Deepfakes & The Choice to Be Deceived

Immediately after the 2016 election, many Americans discovered just how much fake news they were sharing via social media.  And for about ten minutes, the term fake news had a specific and literal meaning; it referred to fabricated stories made to look like news, and which serve either as clickbait to generate ad revenue or as mischief to fan the flames of political discord.  But then, the president co-opted the term as a way to dismiss any reportage that does not jibe with his myriad, fact-challenged narratives, and fake news no longer means anything at all. 

Now, the unreal is about to get a lot more real—and more dangerous.  The technology known as “deepfakes” enables fairly unsophisticated users to produce video evidence of events that never happened.  As highlighted in this CNN report on the subject, Senator Marco Rubio (R-FL) raises the very plausible fear that, in this next election cycle, we are going see video clips showing elected officials and candidates doing and saying things that are entirely fake, but which look absolutely real. “I believe this is the next wave of attacks against America and western democracies,” Rubio stated in a hearing with the Director of National Intelligence.

▶ _Extracted data_
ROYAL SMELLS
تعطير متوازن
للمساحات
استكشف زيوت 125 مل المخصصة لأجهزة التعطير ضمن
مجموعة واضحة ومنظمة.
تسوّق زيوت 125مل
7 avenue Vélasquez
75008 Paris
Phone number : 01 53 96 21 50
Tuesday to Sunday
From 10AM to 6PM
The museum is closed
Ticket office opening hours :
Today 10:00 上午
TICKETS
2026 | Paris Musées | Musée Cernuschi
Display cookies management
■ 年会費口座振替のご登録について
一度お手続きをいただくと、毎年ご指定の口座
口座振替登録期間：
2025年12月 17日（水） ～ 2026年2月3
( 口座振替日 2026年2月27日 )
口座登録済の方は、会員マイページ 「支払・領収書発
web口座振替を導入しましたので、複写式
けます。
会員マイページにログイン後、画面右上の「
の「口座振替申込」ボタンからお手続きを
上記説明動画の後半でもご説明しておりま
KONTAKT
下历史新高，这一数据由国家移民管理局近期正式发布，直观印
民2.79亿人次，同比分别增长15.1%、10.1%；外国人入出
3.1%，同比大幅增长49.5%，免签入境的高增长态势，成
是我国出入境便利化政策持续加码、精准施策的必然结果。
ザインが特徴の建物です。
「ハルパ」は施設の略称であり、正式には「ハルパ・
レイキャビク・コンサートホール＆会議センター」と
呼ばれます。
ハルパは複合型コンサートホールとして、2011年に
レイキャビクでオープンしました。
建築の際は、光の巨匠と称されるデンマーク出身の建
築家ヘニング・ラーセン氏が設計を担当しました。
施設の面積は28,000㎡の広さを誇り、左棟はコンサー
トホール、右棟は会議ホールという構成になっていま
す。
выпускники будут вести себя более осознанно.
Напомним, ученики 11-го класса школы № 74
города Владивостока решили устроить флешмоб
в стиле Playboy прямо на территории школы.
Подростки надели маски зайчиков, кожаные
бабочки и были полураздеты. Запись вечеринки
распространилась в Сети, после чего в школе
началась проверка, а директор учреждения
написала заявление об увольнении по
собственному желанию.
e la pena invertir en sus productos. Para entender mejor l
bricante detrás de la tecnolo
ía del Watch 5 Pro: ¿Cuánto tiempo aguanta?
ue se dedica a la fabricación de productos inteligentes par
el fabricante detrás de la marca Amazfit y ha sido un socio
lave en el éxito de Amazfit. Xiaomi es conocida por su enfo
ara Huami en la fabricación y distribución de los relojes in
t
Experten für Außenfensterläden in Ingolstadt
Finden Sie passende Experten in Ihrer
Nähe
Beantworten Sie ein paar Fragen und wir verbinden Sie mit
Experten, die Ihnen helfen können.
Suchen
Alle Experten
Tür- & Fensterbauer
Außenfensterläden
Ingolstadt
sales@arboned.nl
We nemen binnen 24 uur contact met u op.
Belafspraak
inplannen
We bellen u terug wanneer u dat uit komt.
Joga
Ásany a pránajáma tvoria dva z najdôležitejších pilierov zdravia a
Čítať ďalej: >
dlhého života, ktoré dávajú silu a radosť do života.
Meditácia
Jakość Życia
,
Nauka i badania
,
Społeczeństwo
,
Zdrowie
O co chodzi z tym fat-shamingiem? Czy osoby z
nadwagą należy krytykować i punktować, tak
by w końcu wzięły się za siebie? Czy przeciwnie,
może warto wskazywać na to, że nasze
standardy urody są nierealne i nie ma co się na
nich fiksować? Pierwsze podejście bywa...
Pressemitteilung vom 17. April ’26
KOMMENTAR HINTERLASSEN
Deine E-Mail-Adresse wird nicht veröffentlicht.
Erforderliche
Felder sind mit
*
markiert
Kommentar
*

▶ _Work to complete_
Copy the part of the piece on deepfakes starting at "Immediately after the" and ending at "anything at all.". The lines are separate from the piece on deepfakes.

▶ _Output of the exercise_
Immediately after the 2016 election, many Americans discovered just how much fake news they were sharing via social media.  And for about ten minutes, the term fake news had a specific and literal meaning; it referred to fabricated stories made to look like news, and which serve either as clickbait to generate ad revenue or as mischief to fan the flames of political discord.  But then, the president co-opted the term as a way to dismiss any reportage that does not jibe with his myriad, fact-challenged narratives, and fake news no longer means anything at all.